Exercise directions: Restate the full set of records exactly, without adding or dropping a word.

Source data:
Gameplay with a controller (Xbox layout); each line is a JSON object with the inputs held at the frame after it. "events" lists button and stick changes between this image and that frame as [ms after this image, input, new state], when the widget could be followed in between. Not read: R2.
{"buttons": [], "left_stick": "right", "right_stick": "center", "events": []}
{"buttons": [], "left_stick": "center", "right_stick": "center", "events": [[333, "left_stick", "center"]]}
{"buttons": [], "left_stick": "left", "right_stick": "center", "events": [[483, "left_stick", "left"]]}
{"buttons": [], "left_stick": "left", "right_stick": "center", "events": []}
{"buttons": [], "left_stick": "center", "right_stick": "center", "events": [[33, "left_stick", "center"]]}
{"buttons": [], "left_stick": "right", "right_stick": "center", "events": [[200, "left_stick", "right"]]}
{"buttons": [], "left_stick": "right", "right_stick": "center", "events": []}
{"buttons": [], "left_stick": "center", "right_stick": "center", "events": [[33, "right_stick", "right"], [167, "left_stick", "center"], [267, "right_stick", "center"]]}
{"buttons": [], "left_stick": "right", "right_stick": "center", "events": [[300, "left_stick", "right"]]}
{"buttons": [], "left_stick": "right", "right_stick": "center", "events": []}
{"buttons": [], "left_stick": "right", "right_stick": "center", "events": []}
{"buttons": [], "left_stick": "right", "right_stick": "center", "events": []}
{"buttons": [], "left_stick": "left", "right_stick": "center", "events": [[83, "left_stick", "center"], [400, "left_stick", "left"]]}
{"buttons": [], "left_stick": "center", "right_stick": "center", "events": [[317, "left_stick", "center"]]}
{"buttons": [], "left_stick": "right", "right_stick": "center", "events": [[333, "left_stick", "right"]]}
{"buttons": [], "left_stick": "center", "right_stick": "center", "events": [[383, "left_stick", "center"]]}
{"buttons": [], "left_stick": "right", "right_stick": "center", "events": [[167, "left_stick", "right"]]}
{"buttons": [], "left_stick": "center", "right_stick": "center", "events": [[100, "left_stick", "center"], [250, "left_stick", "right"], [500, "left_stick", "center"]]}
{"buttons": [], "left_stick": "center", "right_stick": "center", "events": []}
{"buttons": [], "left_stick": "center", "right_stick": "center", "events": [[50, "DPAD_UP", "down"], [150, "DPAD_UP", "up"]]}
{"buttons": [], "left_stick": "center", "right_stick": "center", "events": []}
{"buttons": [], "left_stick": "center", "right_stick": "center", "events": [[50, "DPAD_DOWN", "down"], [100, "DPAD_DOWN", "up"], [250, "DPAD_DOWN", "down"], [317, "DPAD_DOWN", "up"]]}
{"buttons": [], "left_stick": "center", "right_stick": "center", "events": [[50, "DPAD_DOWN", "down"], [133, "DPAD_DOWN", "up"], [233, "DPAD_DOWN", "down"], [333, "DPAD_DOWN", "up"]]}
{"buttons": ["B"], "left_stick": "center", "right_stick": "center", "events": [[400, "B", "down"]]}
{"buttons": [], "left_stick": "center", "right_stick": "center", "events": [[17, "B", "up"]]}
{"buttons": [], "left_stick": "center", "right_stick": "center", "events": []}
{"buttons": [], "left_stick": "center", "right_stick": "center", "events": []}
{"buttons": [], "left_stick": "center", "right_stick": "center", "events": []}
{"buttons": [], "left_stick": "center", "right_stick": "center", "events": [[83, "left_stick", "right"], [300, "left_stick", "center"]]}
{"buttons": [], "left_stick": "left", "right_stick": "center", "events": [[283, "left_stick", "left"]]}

Result of this task:
Gameplay with a controller (Xbox layout); each line is a JSON object with the inputs held at the frame after it. "events" lists button and stick changes between this image and that frame as [ms after this image, input, new state], when the widget could be followed in between. Not read: R2.
{"buttons": [], "left_stick": "right", "right_stick": "center", "events": []}
{"buttons": [], "left_stick": "center", "right_stick": "center", "events": [[333, "left_stick", "center"]]}
{"buttons": [], "left_stick": "left", "right_stick": "center", "events": [[483, "left_stick", "left"]]}
{"buttons": [], "left_stick": "left", "right_stick": "center", "events": []}
{"buttons": [], "left_stick": "center", "right_stick": "center", "events": [[33, "left_stick", "center"]]}
{"buttons": [], "left_stick": "right", "right_stick": "center", "events": [[200, "left_stick", "right"]]}
{"buttons": [], "left_stick": "right", "right_stick": "center", "events": []}
{"buttons": [], "left_stick": "center", "right_stick": "center", "events": [[33, "right_stick", "right"], [167, "left_stick", "center"], [267, "right_stick", "center"]]}
{"buttons": [], "left_stick": "right", "right_stick": "center", "events": [[300, "left_stick", "right"]]}
{"buttons": [], "left_stick": "right", "right_stick": "center", "events": []}
{"buttons": [], "left_stick": "right", "right_stick": "center", "events": []}
{"buttons": [], "left_stick": "right", "right_stick": "center", "events": []}
{"buttons": [], "left_stick": "left", "right_stick": "center", "events": [[83, "left_stick", "center"], [400, "left_stick", "left"]]}
{"buttons": [], "left_stick": "center", "right_stick": "center", "events": [[317, "left_stick", "center"]]}
{"buttons": [], "left_stick": "right", "right_stick": "center", "events": [[333, "left_stick", "right"]]}
{"buttons": [], "left_stick": "center", "right_stick": "center", "events": [[383, "left_stick", "center"]]}
{"buttons": [], "left_stick": "right", "right_stick": "center", "events": [[167, "left_stick", "right"]]}
{"buttons": [], "left_stick": "center", "right_stick": "center", "events": [[100, "left_stick", "center"], [250, "left_stick", "right"], [500, "left_stick", "center"]]}
{"buttons": [], "left_stick": "center", "right_stick": "center", "events": []}
{"buttons": [], "left_stick": "center", "right_stick": "center", "events": [[50, "DPAD_UP", "down"], [150, "DPAD_UP", "up"]]}
{"buttons": [], "left_stick": "center", "right_stick": "center", "events": []}
{"buttons": [], "left_stick": "center", "right_stick": "center", "events": [[50, "DPAD_DOWN", "down"], [100, "DPAD_DOWN", "up"], [250, "DPAD_DOWN", "down"], [317, "DPAD_DOWN", "up"]]}
{"buttons": [], "left_stick": "center", "right_stick": "center", "events": [[50, "DPAD_DOWN", "down"], [133, "DPAD_DOWN", "up"], [233, "DPAD_DOWN", "down"], [333, "DPAD_DOWN", "up"]]}
{"buttons": ["B"], "left_stick": "center", "right_stick": "center", "events": [[400, "B", "down"]]}
{"buttons": [], "left_stick": "center", "right_stick": "center", "events": [[17, "B", "up"]]}
{"buttons": [], "left_stick": "center", "right_stick": "center", "events": []}
{"buttons": [], "left_stick": "center", "right_stick": "center", "events": []}
{"buttons": [], "left_stick": "center", "right_stick": "center", "events": []}
{"buttons": [], "left_stick": "center", "right_stick": "center", "events": [[83, "left_stick", "right"], [300, "left_stick", "center"]]}
{"buttons": [], "left_stick": "left", "right_stick": "center", "events": [[283, "left_stick", "left"]]}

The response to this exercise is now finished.